Dave believes vulnerable mission is desperately required for effective missionary service, particularly in locations where there is a significant economic disparity.

Vulnerable mission is a challenge to the Reformed evangelical mindset because such believers want to see people come to Christ and they want to use their relative wealth to give generously to foreign missions. However, Dave believes vulnerable mission is desperately required for effective missionary service, particularly in locations where there is a significant economic disparity between the missionary’s passport country and the situation on the field.

“I’ve had so many well-minded people from the West over the years seek to use me as a conduit to put funds into Cambodia. Most of the time I say no because it’s not just the damage I could do with it, but it’s also a massive consumer of missionary time to effectively administer it. A lot of the missionaries I see are spending a significant proportion of their time administering foreign funds, which don’t really do much good anyway.”

“I’ve had so many well-minded people from the West over the years seek to use me as a conduit to put funds into Cambodia. Most of the time I say no.” – Dave Painter

In vulnerable mission, the aim is to set up good churches in which people’s faith is in Christ, not in the donor, the pastor, or the missionary, he explains. 

“And the second part is that the people in the local church are giving from their personal resources to provide for their pastor because where your wallet or your purse is, that’s where your heart is.

“If you have a church where everything is provided for, and in fact, the members are only receiving, then their commitment is only towards themselves or towards their family. They are not seeking to help God’s people and they are not wanting to see the gospel go out to the outsider. And so, what you have are a lot of immature Christians forever sipping milk. And this is the main reason as to why the Cambodian Church has remained at 200,000.”

“We start to realise that their understanding in turn is growing. But at the same time, this is our thorn in the flesh. It keeps holding us back.” – Dave Painter

Dave’s commitment to teaching in Khmer entails a commitment to long-term missionary service. He and Leoni have served in Cambodia since 2001.

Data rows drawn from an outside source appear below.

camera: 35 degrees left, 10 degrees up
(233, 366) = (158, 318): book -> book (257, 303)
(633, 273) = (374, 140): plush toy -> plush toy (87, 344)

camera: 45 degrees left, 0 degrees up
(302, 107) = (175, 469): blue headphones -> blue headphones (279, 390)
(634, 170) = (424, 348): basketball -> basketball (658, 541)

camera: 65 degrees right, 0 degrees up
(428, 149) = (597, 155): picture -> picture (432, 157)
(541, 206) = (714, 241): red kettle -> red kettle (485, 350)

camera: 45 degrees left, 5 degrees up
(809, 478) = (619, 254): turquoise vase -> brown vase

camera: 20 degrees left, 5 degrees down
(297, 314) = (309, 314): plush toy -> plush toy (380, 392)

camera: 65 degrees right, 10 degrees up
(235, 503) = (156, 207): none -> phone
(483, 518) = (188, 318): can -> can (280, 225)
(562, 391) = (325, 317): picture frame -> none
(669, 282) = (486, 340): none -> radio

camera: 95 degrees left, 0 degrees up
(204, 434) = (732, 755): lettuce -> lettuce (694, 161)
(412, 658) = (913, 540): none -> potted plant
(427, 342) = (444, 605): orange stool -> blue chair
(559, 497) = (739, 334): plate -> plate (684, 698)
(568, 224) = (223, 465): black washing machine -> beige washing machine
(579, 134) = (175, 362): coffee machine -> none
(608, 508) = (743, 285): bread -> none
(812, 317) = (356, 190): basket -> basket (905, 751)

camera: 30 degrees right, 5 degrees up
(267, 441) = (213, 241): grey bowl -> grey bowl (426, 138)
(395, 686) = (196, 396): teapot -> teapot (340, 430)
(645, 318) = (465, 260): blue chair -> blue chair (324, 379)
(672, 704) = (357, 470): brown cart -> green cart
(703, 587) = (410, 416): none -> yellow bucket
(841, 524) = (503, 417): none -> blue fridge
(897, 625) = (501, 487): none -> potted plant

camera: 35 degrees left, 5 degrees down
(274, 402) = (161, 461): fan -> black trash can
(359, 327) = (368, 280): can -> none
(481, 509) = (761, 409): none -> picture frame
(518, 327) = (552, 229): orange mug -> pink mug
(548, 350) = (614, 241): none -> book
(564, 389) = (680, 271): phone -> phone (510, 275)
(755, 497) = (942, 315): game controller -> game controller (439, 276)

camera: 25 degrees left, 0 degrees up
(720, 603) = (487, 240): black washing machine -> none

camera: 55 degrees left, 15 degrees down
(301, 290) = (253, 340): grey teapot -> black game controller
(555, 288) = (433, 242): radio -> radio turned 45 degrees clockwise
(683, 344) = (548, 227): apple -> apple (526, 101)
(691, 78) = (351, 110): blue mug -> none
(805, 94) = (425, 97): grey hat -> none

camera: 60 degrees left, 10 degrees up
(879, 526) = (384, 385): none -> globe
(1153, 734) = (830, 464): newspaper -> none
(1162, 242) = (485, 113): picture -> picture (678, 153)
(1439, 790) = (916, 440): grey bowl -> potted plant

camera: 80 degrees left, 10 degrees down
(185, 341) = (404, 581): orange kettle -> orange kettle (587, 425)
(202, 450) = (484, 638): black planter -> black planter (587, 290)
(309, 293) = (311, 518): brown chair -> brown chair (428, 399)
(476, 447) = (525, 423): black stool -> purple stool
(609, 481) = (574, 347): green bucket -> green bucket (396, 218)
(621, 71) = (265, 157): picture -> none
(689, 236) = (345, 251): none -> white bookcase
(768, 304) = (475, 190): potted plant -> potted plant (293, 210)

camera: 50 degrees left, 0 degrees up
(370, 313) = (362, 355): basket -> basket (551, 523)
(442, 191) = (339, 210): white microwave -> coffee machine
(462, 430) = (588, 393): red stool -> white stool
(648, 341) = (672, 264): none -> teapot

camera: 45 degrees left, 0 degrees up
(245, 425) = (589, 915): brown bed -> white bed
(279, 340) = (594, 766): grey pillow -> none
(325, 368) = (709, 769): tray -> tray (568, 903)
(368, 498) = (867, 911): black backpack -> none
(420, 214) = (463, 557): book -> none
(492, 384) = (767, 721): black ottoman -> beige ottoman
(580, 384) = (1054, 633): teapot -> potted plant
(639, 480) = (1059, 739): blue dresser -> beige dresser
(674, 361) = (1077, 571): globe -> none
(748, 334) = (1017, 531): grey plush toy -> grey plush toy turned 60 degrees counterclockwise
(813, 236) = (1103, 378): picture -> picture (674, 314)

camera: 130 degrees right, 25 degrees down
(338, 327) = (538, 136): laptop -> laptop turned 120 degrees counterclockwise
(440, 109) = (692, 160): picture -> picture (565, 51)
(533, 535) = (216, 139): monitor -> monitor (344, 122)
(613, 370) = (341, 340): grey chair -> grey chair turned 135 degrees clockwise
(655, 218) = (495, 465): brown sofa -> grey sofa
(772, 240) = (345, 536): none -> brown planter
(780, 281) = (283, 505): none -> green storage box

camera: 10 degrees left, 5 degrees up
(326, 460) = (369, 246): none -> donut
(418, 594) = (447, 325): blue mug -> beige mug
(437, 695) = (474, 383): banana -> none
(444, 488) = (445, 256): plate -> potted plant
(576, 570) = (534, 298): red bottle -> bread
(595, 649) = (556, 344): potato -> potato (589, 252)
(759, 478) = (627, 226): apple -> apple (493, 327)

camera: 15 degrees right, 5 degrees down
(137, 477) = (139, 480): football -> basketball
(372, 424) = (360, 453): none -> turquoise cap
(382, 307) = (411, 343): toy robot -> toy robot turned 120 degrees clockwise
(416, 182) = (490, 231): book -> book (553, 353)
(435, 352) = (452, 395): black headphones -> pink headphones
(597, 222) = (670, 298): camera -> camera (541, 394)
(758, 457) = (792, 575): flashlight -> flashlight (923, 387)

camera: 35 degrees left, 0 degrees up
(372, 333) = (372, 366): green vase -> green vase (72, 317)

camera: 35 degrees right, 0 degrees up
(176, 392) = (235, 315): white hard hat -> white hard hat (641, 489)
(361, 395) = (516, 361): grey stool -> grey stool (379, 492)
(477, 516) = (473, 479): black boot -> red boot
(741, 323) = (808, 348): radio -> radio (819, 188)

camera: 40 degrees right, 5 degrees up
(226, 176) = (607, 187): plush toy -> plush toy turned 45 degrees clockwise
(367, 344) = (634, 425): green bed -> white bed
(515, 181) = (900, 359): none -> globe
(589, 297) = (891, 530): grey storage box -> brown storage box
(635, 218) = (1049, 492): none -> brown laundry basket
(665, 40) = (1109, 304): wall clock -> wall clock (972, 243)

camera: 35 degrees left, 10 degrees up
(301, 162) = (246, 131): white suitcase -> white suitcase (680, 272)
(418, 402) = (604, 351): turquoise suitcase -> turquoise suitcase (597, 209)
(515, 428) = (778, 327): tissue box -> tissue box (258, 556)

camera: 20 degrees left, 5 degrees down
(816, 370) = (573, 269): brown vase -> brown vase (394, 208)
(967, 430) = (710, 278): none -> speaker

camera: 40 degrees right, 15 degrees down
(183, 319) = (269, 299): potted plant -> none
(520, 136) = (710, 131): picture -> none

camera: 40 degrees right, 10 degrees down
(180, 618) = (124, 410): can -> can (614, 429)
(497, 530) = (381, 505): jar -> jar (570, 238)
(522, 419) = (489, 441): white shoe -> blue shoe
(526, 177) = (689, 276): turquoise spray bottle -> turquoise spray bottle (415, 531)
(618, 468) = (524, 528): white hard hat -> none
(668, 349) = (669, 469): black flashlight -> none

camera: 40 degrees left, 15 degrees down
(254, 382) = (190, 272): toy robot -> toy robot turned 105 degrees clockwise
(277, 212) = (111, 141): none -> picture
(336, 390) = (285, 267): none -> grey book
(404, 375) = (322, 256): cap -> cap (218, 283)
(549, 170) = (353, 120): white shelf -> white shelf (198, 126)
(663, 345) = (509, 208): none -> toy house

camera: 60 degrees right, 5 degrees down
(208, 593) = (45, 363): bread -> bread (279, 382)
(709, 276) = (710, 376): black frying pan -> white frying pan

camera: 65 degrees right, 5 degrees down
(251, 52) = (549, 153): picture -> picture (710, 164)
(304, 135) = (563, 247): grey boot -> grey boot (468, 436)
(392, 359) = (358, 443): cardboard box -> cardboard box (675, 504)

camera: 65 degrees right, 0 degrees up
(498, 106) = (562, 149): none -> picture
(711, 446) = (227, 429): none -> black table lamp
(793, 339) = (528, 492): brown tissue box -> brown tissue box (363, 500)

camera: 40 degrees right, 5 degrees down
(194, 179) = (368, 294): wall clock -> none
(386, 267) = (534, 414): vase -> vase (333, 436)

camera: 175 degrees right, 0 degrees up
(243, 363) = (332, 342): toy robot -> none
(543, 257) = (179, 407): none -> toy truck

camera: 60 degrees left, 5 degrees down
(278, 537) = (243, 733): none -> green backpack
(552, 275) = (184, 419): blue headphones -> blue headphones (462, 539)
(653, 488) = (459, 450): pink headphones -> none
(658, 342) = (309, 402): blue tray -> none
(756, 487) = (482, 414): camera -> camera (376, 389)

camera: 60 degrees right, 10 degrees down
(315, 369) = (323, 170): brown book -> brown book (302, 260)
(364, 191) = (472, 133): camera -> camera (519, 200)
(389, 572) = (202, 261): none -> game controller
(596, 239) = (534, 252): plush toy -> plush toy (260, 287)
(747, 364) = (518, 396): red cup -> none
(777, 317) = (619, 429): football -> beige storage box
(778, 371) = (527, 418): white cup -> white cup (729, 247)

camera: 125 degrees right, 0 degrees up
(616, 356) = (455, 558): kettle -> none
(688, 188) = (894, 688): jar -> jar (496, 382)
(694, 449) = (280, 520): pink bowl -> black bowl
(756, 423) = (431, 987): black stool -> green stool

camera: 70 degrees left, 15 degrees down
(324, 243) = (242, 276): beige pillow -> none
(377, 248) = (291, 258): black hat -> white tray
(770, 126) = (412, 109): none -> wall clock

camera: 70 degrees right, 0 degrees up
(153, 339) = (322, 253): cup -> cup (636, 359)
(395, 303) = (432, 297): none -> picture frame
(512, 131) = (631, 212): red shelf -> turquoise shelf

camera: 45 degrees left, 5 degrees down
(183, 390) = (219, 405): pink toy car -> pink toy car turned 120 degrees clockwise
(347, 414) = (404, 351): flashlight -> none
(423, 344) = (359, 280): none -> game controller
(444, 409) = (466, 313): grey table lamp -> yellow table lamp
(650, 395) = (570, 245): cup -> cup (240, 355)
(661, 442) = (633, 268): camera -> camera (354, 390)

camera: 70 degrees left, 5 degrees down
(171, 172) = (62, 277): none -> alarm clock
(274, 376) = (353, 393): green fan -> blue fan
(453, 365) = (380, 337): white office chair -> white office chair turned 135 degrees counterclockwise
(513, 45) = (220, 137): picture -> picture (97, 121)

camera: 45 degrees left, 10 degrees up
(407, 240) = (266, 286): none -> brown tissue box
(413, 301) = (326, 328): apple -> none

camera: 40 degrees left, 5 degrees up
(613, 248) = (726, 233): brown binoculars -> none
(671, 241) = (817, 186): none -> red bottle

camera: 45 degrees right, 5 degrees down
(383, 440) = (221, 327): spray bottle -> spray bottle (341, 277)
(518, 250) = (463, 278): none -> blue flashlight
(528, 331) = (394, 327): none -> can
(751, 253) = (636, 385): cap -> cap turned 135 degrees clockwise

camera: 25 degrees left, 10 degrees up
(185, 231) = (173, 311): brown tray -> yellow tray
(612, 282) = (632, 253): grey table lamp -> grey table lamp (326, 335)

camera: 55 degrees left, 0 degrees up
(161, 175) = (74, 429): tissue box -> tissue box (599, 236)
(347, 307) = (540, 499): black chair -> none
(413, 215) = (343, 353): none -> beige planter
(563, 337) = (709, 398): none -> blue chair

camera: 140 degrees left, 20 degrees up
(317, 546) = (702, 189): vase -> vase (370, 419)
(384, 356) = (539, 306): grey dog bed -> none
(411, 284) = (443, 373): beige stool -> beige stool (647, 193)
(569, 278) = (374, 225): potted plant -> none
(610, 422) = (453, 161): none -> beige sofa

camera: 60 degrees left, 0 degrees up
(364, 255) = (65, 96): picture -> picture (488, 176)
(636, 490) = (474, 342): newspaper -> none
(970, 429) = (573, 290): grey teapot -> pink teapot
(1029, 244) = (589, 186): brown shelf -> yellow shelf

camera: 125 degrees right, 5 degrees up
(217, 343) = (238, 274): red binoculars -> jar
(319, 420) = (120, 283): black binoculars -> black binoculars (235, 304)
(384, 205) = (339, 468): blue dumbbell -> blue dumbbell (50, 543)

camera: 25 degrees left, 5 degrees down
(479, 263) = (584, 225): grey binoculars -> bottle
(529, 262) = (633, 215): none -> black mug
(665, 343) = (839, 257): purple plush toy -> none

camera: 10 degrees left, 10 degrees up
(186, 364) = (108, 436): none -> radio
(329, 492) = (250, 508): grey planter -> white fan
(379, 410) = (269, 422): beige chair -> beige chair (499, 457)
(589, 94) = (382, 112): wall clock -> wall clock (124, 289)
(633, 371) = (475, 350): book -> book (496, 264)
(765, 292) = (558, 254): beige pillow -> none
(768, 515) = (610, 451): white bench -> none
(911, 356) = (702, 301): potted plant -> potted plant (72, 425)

“It’s a lengthy process – you never stop learning. A local language is developed in a local context and so words have distinct meanings, but only in a particular context. It’s not just a case of I’ve got 5000 English words and I’ve turned them into 5000 Khmer words and I’m just going to substitute these foreign words for English. Language does not work like that. And so, the best way to learn the language is to be there and use it and make mistakes  … become vulnerable.

“It is a matter of patiently acquiring it and using it, knowing that the limitation of our ministry is the language we’ve learned – or failed to learn – as we can’t go beyond that level. The understanding of our predicament drives us on to want to learn more and more as we progress along our missionary journey. And then we see some of the results when our students respond positively, and we start to realise that their understanding in turn is growing. But at the same time, this is our thorn in the flesh. It keeps holding us back.”